══ SOURCE ══

It's more than just good fun because this revolution came and went and apparently left all the pillars of "prerevolutionary" Canada in undisturbed order and still very much in place. The banks are still making bad loans and still raking in piles of money. The same people who were unmade are back. Newman has raided his files for outtakes of previous works, and it turns out that the people so lovingly portrayed in The Canadian Establishment are still in the game. The Reichmanns are borrowing money and are part of the action at Canary Wharf, there have been Robert Campeau sightings in the former East Germany, and even Nelson has come back from Skalbania to buy the B.C. Lions football team.

Even elements of his potted history of the Hudson's Bay Company are worked into the book. All writers use what they can, save what they can and recycle what they can, and Newman's files go back to Louis Saint-Laurent.

For a very long time, Newman presented himself as an insider with an understanding of the Canadian political and economic system grounded in a fine sense of our political history. Now he claims to be out of it, sailing the Pacific coast and living in Kitsilano, B.C. (it used to be part of Vancouver but maybe that's another revolution I slept through). Yet he still seems to overhear all the Toronto table gossip. When he moves away from gossip and his usually unattributed stories and apocryphal happenings (at the time of writing he has issued three separate apologies as a result of the book) to his observations of the revolution, he produces zany metaphors such as the defeat of Meech and Charlottetown being Canada's Vietnam. A few paragraphs later he approvingly quotes someone's reference to the election of Bloc MPs as the Confederate Army in Ottawa.

═══
══ RECORD SET ══

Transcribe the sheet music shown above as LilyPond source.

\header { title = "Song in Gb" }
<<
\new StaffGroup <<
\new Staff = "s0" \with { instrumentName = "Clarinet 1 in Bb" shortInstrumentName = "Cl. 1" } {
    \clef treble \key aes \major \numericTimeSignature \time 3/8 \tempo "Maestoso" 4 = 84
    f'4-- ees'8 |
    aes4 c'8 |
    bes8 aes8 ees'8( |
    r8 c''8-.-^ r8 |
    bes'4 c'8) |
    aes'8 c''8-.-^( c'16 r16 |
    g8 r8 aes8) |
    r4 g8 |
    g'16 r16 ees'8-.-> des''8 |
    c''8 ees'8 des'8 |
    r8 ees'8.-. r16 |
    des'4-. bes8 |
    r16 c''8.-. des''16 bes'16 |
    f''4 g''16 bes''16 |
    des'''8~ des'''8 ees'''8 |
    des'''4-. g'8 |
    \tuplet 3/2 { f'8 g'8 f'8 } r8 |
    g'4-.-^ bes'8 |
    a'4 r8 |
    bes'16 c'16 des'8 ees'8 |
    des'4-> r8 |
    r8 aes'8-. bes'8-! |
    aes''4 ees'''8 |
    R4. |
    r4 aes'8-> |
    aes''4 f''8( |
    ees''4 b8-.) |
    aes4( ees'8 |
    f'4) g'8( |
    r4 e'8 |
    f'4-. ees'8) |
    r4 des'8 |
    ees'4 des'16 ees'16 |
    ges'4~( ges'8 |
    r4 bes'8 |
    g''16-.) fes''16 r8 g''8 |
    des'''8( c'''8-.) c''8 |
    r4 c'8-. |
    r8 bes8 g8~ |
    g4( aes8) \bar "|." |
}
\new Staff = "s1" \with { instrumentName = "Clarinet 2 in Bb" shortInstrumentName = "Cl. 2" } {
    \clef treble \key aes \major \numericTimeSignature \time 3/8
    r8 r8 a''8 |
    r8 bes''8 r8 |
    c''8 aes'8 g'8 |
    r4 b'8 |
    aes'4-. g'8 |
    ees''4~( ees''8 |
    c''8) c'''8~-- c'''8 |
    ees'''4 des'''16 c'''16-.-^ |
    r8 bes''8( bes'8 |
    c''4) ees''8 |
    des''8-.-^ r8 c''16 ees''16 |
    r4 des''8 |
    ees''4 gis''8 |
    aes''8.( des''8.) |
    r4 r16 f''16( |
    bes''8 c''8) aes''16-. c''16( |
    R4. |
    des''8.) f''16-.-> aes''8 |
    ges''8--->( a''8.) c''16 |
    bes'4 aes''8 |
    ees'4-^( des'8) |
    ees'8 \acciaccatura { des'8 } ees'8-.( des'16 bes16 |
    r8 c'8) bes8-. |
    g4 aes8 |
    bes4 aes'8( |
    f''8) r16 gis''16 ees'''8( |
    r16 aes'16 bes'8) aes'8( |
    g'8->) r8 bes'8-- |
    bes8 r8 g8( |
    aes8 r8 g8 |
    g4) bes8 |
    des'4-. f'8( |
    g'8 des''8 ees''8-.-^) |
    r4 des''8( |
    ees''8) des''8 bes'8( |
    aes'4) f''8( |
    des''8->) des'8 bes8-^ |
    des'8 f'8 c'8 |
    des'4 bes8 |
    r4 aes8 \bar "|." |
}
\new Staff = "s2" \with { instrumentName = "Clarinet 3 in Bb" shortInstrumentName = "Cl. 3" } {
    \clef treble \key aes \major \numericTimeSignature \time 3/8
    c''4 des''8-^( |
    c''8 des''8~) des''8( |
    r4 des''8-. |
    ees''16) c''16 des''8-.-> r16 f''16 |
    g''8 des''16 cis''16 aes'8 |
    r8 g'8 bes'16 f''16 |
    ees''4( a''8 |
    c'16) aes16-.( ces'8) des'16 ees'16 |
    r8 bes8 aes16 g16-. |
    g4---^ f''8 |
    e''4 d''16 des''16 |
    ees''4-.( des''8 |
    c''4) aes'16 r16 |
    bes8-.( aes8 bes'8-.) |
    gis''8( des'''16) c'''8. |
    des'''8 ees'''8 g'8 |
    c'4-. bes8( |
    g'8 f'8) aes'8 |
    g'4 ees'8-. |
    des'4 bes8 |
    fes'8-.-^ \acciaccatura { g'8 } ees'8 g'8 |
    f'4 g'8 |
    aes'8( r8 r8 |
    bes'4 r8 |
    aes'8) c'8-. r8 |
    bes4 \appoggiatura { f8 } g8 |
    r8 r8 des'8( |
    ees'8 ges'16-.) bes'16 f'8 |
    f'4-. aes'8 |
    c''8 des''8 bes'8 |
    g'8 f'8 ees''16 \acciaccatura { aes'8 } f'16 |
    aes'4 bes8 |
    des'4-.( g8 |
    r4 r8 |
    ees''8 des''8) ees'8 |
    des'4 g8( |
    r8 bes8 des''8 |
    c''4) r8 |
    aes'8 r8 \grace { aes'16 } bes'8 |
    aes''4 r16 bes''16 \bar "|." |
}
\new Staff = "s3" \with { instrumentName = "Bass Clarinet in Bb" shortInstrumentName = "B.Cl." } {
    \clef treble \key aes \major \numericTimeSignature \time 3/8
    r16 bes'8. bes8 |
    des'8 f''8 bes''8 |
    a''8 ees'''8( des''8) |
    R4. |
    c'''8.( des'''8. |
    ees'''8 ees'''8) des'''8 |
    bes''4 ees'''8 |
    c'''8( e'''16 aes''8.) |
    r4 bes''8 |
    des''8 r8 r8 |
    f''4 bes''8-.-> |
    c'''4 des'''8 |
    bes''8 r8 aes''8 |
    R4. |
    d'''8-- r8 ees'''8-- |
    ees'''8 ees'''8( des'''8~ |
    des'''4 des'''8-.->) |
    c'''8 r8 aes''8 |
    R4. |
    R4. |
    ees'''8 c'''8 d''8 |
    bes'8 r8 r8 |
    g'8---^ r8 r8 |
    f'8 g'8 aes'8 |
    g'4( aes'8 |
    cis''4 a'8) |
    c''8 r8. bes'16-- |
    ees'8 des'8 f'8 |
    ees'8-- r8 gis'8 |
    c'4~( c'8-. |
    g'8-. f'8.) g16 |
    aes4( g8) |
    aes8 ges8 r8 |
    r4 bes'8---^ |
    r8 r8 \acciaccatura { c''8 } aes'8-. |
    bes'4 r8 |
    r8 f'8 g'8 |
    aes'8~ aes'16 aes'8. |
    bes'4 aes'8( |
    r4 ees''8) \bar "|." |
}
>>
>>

═══

▶ **TASKS AND EXERCISES**
1. Count the lines in the entries that contain the word "Clarinet". Reply with the number alone.
2. Carry on the passage about Newman's book, picking up after its final sentence.

▶ **RESPONSES FOR EACH TASK**
1. 4

2.
But the big revolutionary blow, the point at which the population moved from deference to defiance, occurred when Canadians rose up against Rogers Cable's so-called negative option for its new specialty channels. As a revolutionary cry, "Let us choose the channels we will pay for" lacks a certain zing. But there are times when in building a straw man you run out of straw and it is necessary to grasp for more.



Rae Murphy has just retired as professor of Canadian studies at Conestoga College in Kitchener, Ontario. His books include Winners, Losers: The 1976 Tory Convention (1976) and Brian Mulroney: The Boy from Baie-Comeau (1984).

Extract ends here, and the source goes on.